Monday 18 May 2009

An inspiring evening with Vandana Shiva - "you don't find hope by sitting in a chair"

For the third time the Kirchentag is holding a Global Network Congress bringing together some of the German speakers and specialists with many of the speakers from elsewhere in the world. It's a privileged time for networking and also for going into some issues in greater depth. This year's meeting is a little smaller than the two previous meetings, but still very diverse. Because there are slightly fewer of us we've been able to use less formal methodoligies and have a good question and answer session with our main speaker.

Vandana Shiva is a passionate and engaged speaker - not always easy to interpret as she assumes we have the same level of knowledge she has of the abuses of the free market in world trade. I do not always find it easy to remember much of what I've interpreted - you can't listen, take notes and speak in another language at the same time, well I can't anyway. Vandana Shiva is an eco feminist and I was very struck by the lack of mightiness in the alternative models she tried to offer us this evening. She used organic and nurturing images, encouraging drawing on inner creative strength as a source of hope in the same way that a mother will nearly always make sure that their child has something to eat. Much of her campaigning has been against the obscenity of multi-nationals buying the patents to seeds - one example she gave was how cotton seed used to cost about 7 rupees a kilo before the seed patent was bought by Monsanto and went up to 1700 rupees a kilo. In less than a generation cotton farmers went from being rich to being poor. She spoke of the finding creative commons ways of owning patents to seeds, so that local communities can continue to be sustainable. She actually called this kind of local community building being itself a seed that can give others hope.
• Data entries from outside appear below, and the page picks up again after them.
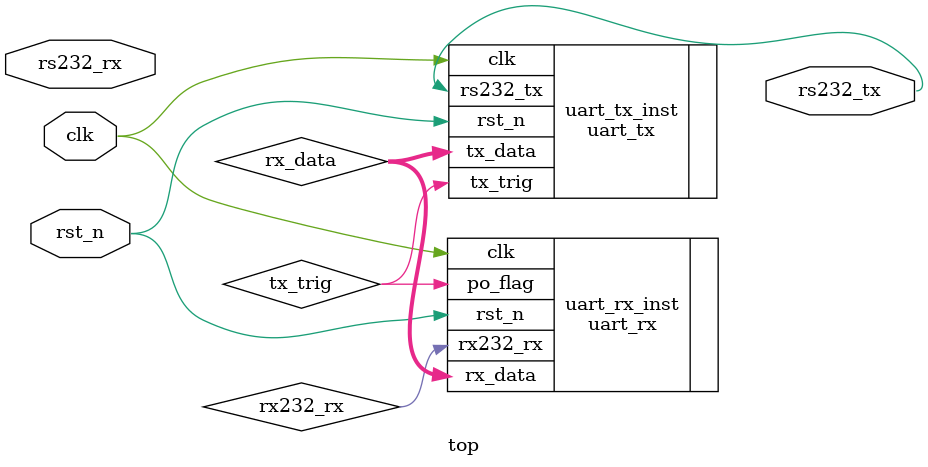
<source format=v>
module top(
	input	    	clk 	    ,
	input		    rst_n	    ,
	
	input		    rs232_rx    ,
	output	 wire	rs232_tx	
);

wire 	[ 7:0]   	rx_data		;
wire 			   	tx_trig     ;

 uart_rx uart_rx_inst(
	   .clk			    (clk		),
	   .rst_n		    (rst_n	),
	   .rx232_rx	    (rx232_rx),
	   .rx_data	       (rx_data	 ),
	   .po_flag        (tx_trig  )

);
 uart_tx  uart_tx_inst(
	.clk		   (clk	),
	.rst_n		(rst_n	),
				 		
	.rs232_tx	(rs232_tx),
				 		
	.tx_trig	   (tx_trig),
	.tx_data	   (rx_data)
);



endmodule

</source>
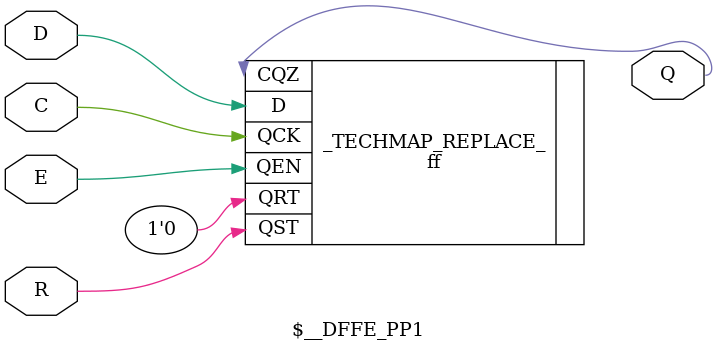
<source format=v>
module \$_DFF_ (D, CQZ, QCK, QEN, QRT, QST);
    input D;
    input QCK;
    input QEN;
    input QRT;
    input QST;
    output CQZ;
    ff _TECHMAP_REPLACE_ (.CQZ(CQZ), .D(D), .QCK(QCK), .QEN(QEN), .QRT(QRT), .QST(QST));
endmodule

module \$_DFF_N_ (D, Q, C);
    input D;
    input C;
    output Q;
    ff _TECHMAP_REPLACE_ (.CQZ(Q), .D(D), .QCK(!C), .QEN(1'b1), .QRT(1'b0), .QST(1'b0));
endmodule

module \$_DFF_P_ (D, Q, C);
    input D;
    input C;
    output Q;
    ff _TECHMAP_REPLACE_ (.CQZ(Q), .D(D), .QCK(C), .QEN(1'b1), .QRT(1'b0), .QST(1'b0));
endmodule

module \$_DFF_NN0_ (D, Q, C, R);
    input D;
    input C;
    input R;
    output Q;
    ff _TECHMAP_REPLACE_ (.CQZ(Q), .D(D), .QCK(!C), .QEN(1'b1), .QRT(!R), .QST(1'b0));
endmodule

module \$_DFF_NN1_ (D, Q, C, R);
    input D;
    input C;
    input R;
    output Q;
    ff _TECHMAP_REPLACE_ (.CQZ(Q), .D(D), .QCK(!C), .QEN(1'b1), .QRT(1'b0), .QST(!R));
endmodule

module \$_DFF_NP0_ (D, Q, C, R);
    input D;
    input C;
    input R;
    output Q;
    ff _TECHMAP_REPLACE_ (.CQZ(Q), .D(D), .QCK(!C), .QEN(1'b1), .QRT(R), .QST(1'b0));
endmodule

module \$_DFF_NP1_ (D, Q, C, R);
    input D;
    input C;
    input R;
    output Q;
    ff _TECHMAP_REPLACE_ (.CQZ(Q), .D(D), .QCK(!C), .QEN(1'b1), .QRT(1'b0), .QST(R));
endmodule

module \$_DFF_PN0_ (D, Q, C, R);
    input D;
    input C;
    input R;
    output Q;
    ff _TECHMAP_REPLACE_ (.CQZ(Q), .D(D), .QCK(C), .QEN(1'b1), .QRT(!R), .QST(1'b0));
endmodule

module \$_DFF_PN1_ (D, Q, C, R);
    input D;
    input C;
    input R;
    output Q;
    ff _TECHMAP_REPLACE_ (.CQZ(Q), .D(D), .QCK(C), .QEN(1'b1), .QRT(1'b0), .QST(!R));
endmodule

module \$_DFF_PP0_ (D, Q, C, R);
    input D;
    input C;
    input R;
    output Q;
    ff _TECHMAP_REPLACE_ (.CQZ(Q), .D(D), .QCK(C), .QEN(1'b1), .QRT(R), .QST(1'b0));
endmodule

module \$_DFF_PP1_ (D, Q, C, R);
    input D;
    input C;
    input R;
    output Q;
    ff _TECHMAP_REPLACE_ (.CQZ(Q), .D(D), .QCK(C), .QEN(1'b1), .QRT(1'b0), .QST(R));
endmodule

module \$_DFFSR_NPP_ (D, Q, C, R, S);
    input D;
    input C;
    input R;
    input S;
    output Q;
    ff _TECHMAP_REPLACE_ (.CQZ(Q), .D(D), .QCK(!C), .QEN(1'b1), .QRT(R), .QST(S));
endmodule

module \$_DFFSR_PPP_ (D, Q, C, R, S);
    input D;
    input C;
    input R;
    input S;
    output Q;
    ff _TECHMAP_REPLACE_ (.CQZ(Q), .D(D), .QCK(C), .QEN(1'b1), .QRT(R), .QST(S));
endmodule

module  \$_DFFE_NN_ (input D, C, E, output Q);
    ff _TECHMAP_REPLACE_ (.CQZ(Q), .D(D), .QCK(!C), .QEN(!E), .QRT(1'b0), .QST(1'b0));
 endmodule

module  \$_DFFE_PN_ (input D, C, E, output Q);
    ff _TECHMAP_REPLACE_ (.CQZ(Q), .D(D), .QCK(C), .QEN(!E), .QRT(1'b0), .QST(1'b0));
endmodule

module  \$_DFFE_NP_ (input D, C, E, output Q);
    ff _TECHMAP_REPLACE_ (.CQZ(Q), .D(D), .QCK(!C), .QEN(E), .QRT(1'b0), .QST(1'b0));
endmodule

module  \$_DFFE_PP_ (input D, C, E, output Q);
    ff _TECHMAP_REPLACE_ (.CQZ(Q), .D(D), .QCK(C), .QEN(E), .QRT(1'b0), .QST(1'b0));
endmodule

module  \$__DFFE_NN0 (input D, C, E, R, output Q);
    ff _TECHMAP_REPLACE_ (.CQZ(Q), .D(D), .QCK(!C), .QEN(E), .QRT(!R), .QST(1'b0));
endmodule

module  \$__DFFE_NN1 (input D, C, E, R, output Q);
    ff _TECHMAP_REPLACE_ (.CQZ(Q), .D(D), .QCK(!C), .QEN(E), .QRT(1'b0), .QST(!R));
endmodule

module  \$__DFFE_PN0 (input D, C, E, R, output Q);
    ff _TECHMAP_REPLACE_ (.CQZ(Q), .D(D), .QCK(C), .QEN(E), .QRT(!R), .QST(1'b0));
endmodule

module  \$__DFFE_PN1 (input D, C, E, R, output Q);
    ff _TECHMAP_REPLACE_ (.CQZ(Q), .D(D), .QCK(C), .QEN(E), .QRT(1'b0), .QST(!R));
endmodule

module  \$__DFFE_NP0 (input D, C, E, R, output Q);
    ff _TECHMAP_REPLACE_ (.CQZ(Q), .D(D), .QCK(!C), .QEN(E), .QRT(R), .QST(1'b0));
endmodule

module  \$__DFFE_NP1 (input D, C, E, R, output Q);
    ff _TECHMAP_REPLACE_ (.CQZ(Q), .D(D), .QCK(!C), .QEN(E), .QRT(1'b0), .QST(R));
endmodule

module  \$__DFFE_PP0 (input D, C, E, R, output Q);
    ff _TECHMAP_REPLACE_ (.CQZ(Q), .D(D), .QCK(C), .QEN(E), .QRT(R), .QST(1'b0));
endmodule

module  \$__DFFE_PP1 (input D, C, E, R, output Q);
    ff _TECHMAP_REPLACE_ (.CQZ(Q), .D(D), .QCK(C), .QEN(E), .QRT(1'b0), .QST(R));
endmodule
</source>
She ended by quoting Gandhi's model of oceanic circles

But it will be an oceanic circle whose centre will be the individual always ready to perish for the village, the latter ready to perish for the circle of villages, till at last the whole becomes one life composed of individuals, never aggressive in their arrogance, but ever humble, sharing the majesty of the oceanic circle of which they are integral units.
This way of thinking about things very much chimed with the "natal theology" by Grace Jantzen that I am reading at the moment, it was helpful for me to hear these more practical and less philosphical applications of the same underlying idea.